* [Provided text]:
****************************************
Partick Thistle
- Chairman: Jacqui Low
- Manager: Gary Caldwell (until 18 September) Ian McCall (from 23 September)
- Stadium: Firhill Stadium
- Scottish Championship: 10th (relegated)
- Scottish Cup: Fourth round
- League Cup: Quarter-finals
- Scottish Challenge Cup: Semi-finals
- Top goalscorer: League: Kenny Miller (5) All: Kenny Miller (9)
- Highest home attendance: 9,542 vs. Celtic, Scottish Cup, 18 January 2020
- Lowest home attendance: 1,380 vs. Connah's Quay Nomads, Challenge Cup, 12 October 2019
- Average home league attendance: 3,078
| Home colours | Away colours |
- ← 2018–192020–21 →

= 2019–20 Partick Thistle F.C. season =

The 2019–20 season was Partick Thistle's second consecutive season in the Scottish Championship, having been relegated from the Scottish Premiership at the end of the 2017–18 season. Partick Thistle also competed in the League Cup, the Scottish Challenge Cup, Scottish Cup and the revived Glasgow Cup. On 15 April, the SPFL voted to end the lower leagues in Scottish football due to the coronavirus pandemic and as a result Partick were relegated to League One after two years in the Championship, which the club decided not to take legal action against.

==Season summary==
Following a difficult start to the season, Gary Caldwell was sacked as manager on 18 September after eleven months in charge. At the time of Caldwell's departure, the club had recorded two draws and three losses in the first five games of the league campaign and sat ninth of the ten teams in the Scottish Championship. On 23 September, Ayr United manager Ian McCall was announced as Caldwell's successor for a second spell at Partick Thistle, having previously managed the club between 2007 and 2011. Alan Archibald, who had been dismissed as manager in October 2018 after five years in charge, also returned to the club as assistant manager, with former Ayr United midfielder Neil Scally also joining the coaching staff.

McCall's first game in charge was Partick Thistle's quarter-final match against Celtic in the Scottish League Cup on 25 September, which Celtic won 5–0. Three days later the club achieved its first league win of the season with a 3–1 victory over Inverness Caledonian Thistle, lifting them from the bottom of the Championship to ninth above Alloa Athletic. It was not until November that the team's first home win of the season was secured after a 2–1 victory over Greenock Morton, by which time the club had fallen back into last place.
****************************************
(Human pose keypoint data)
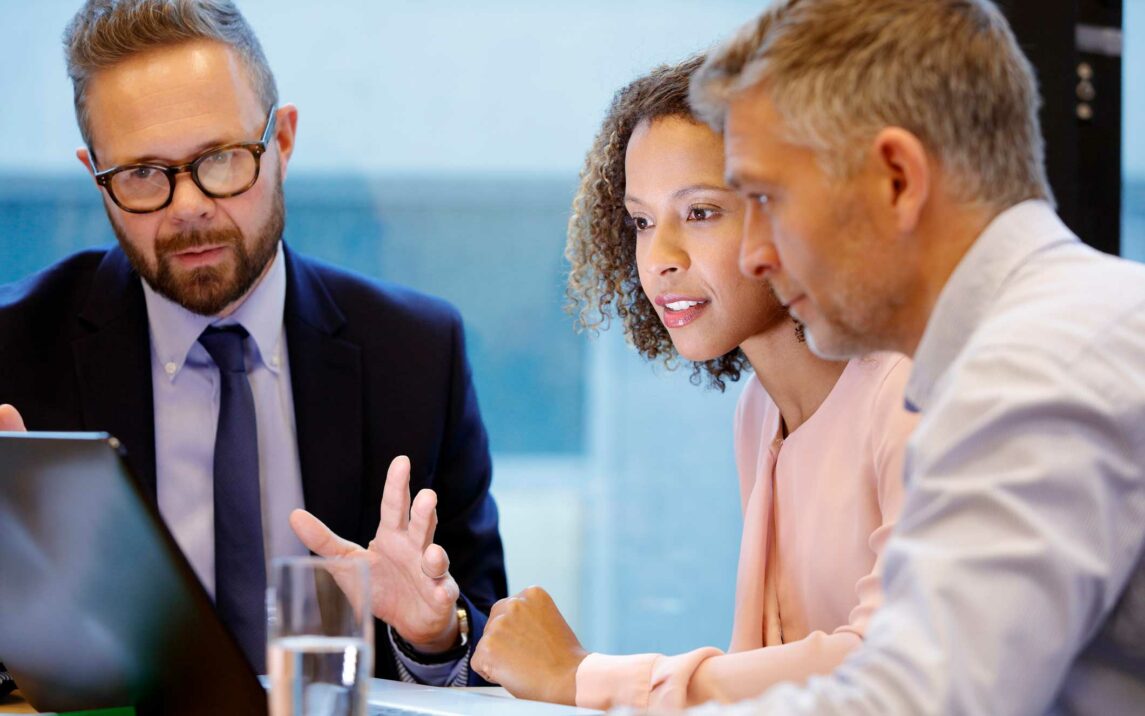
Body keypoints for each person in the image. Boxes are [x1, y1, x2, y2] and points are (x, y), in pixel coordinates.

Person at [0, 0, 505, 686]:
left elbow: (487, 651)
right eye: (142, 174)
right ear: (97, 176)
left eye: (221, 159)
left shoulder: (416, 354)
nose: (188, 206)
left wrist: (433, 635)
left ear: (283, 142)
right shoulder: (14, 353)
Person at [673, 0, 1145, 713]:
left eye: (768, 199)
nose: (754, 255)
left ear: (896, 178)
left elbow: (915, 703)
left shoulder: (1031, 369)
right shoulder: (1079, 321)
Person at [469, 57, 917, 711]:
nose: (659, 259)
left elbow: (894, 663)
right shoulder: (759, 411)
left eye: (700, 212)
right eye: (642, 222)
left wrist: (583, 676)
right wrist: (443, 632)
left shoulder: (909, 391)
****************************************
* [What to work on]:
1. Answer these questions from the Partick Thistle season text:
(a) Who was the club's chairman?
(b) On what date was Ian McCall announced as Caldwell's successor?
(c) What was the score of McCall's first game in charge?
2. Decide whether each statement agrees with the Partick Thistle season text, and support each yes or no with a quotation from it:
(a) The SPFL voted on 15 April to end the lower leagues.
(b) Alan Archibald came back to the club as manager.
(c) The team's first home win of the season came against Inverness Caledonian Thistle.
3. Copy the Partick Thistle season text from "McCall's first game" up to and including "into last place.".
Rely only on the Partick Thistle season text when responding.

* [Task answers]:
1.
(a) Jacqui Low
(b) 23 September
(c) Celtic won 5–0.

2.
(a) Yes: "On 15 April, the SPFL voted to end the lower leagues in Scottish football"
(b) No: "also returned to the club as assistant manager"
(c) No: "It was not until November that the team's first home win of the season was secured after a 2–1 victory over Greenock Morton"

3.
McCall's first game in charge was Partick Thistle's quarter-final match against Celtic in the Scottish League Cup on 25 September, which Celtic won 5–0. Three days later the club achieved its first league win of the season with a 3–1 victory over Inverness Caledonian Thistle, lifting them from the bottom of the Championship to ninth above Alloa Athletic. It was not until November that the team's first home win of the season was secured after a 2–1 victory over Greenock Morton, by which time the club had fallen back into last place.